Large projects can easily become huge projects without the right budget management. While it can feel like the costs keep adding up and popping up out of nowhere, it can be difficult to know when to draw the line. Here are some of the best tips to cost-manage any large project to ensure you don’t end up with more bills than you anticipated.
Before we dive into the tips for managing your project, here are some of the factors that will affect the cost-management of a large project:
- Project costs
- Project budget
- Project cost estimates
- Project management software
- Know your project inside and out
Firstly you need to know your project inside and out. Without knowledge of exactly what the project will entail, it is impossible to be able to effectively manage costs. So before making any financial decisions, it’s crucial that you sit down with your team and work through every aspect of the project. This way you will be able to identify any areas of over expenditure, or even where costs may have been underestimated.
Most of the time when projects exceed their budgets or deadlines, the root of the problem often lies in poor planning. You can get ahead of any logistical or financial issues by doing an adequate amount of planning for your project.
1. Hire professionals
If you’re really serious about keeping the costs of your project down, then hiring a cost management company like could compass-pc.com be the way to go. Specializing in keeping costs down and only spending money on what really needs to be done, a cost management consultant can be the most effective way to keep costs down.
Why hire professionals?
They are an impartial, third-party player that will be able to see things objectively and not be swayed by stakeholders or clients. This means that you can get the fairest cost estimate that cuts down on costs where you really need to, rather than keeping in mind what particular parties want including in the project. A cost management company is a fair and reliable way to make sure that a large project stays within its budget.
Another reason to hire a cost management consultant is that they really do know what they’re talking about. You can benefit from the expertise of a consultant that your finance department simply won’t have access to, not to mention the network and contacts that a cost management firm will be able to use to your advantage.
2. Cut down on unnecessary costs
The larger the project, the more red tape and processes there will be. These can easily build up unnecessary costs and time-wasting practices. While it’s difficult to get around red tape and bureaucracy, you can cut costs when it comes to processes.
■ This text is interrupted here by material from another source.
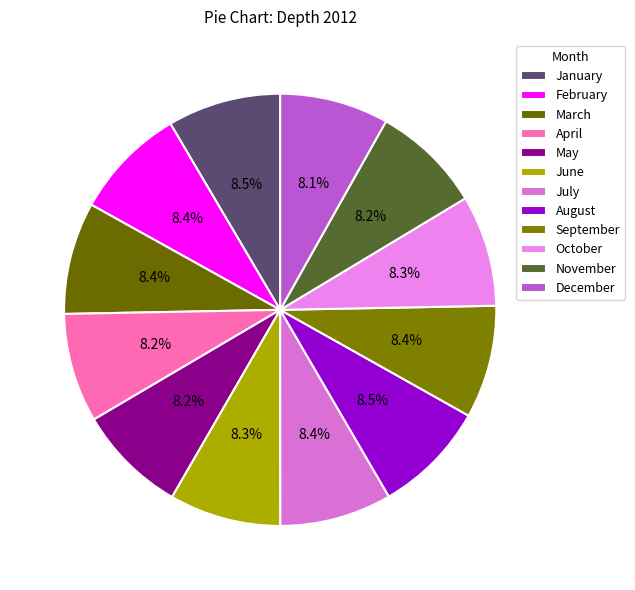

What is the total percentage of December and January?

16.6%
Often you will find that a task gets split up into smaller subtasks that often simply aren’t needed, or work has to go through 3 or 4 stages of unnecessary reviews before it is green-lit.
Streamlining processes is one of the easiest ways to cut costs because when you do so, you can save your team’s time and the money that would have been wasted on wages. Cut out any unnecessary processes and steps in your workflow to maximize efficiency and save resources and time. An easy way to work out what can be streamlined is when you go through each stage or step of the project, ask yourself, “Is this essential to the project?”. If the answer is no, or there is an easier way to go about things, then you can implement changes and cut down on your steps.
Another source of unnecessary costs is your indirect costs. This can include overheads like office rent, utilities, insurance and equipment.
3. Choose the right people
When putting your team together for a project, especially for large projects, you must make sure that your choice of personnel is right. When it comes to achieving optimum efficiency, you need to choose wisely. So be realistic with what you’re looking for in your team’s performance and delegate tasks and responsibilities accordingly.
The project must come first, meaning that social ties and to an extent, company hierarchy, cannot affect the makeup of the team. Choose members based on their skillset and characteristics, otherwise, the project will be slowed down. Here are a few examples of the types of people that are best suited to certain roles.
- Project manager. This role needs someone who is highly motivated, organized, confident and flexible. They may be needed to support on a range of issues, and also be comfortable with making decisions and taking responsibility for them. This needs to be someone who can wear many different hats and ultimately, deliver results.
- Construction and design. The team members covering the ‘doing’ side of the project will need to be highly organized and committed to their work, not to mention being good at what they do. While this goes for any job, the actual construction and design of your project need to be of an excellent standard to make the project a success.
- Surveyors. This role is very technical and needs someone with a good eye for detail and precision. They must be very knowledgeable about their craft and also be able to give real feedback to the team.
Of course, no one is perfect, so you need to be aware of your team’s strengths and weaknesses, and then play to said strengths but also make sure that any weaknesses are supported by others.
4. Budget realistically
Whether you use the incremental or zero-based budgeting system to allocate costs across the project, you need to make sure that your budget is feasible and realistic. If you heavily underestimate the costs of your project, then a lot of costs will end up cropping up later on. In the same breath, overestimating the costs of the project will only end up costing you in the long run.
Overall, these tips can help you to keep your costs down and get the most value out of your project.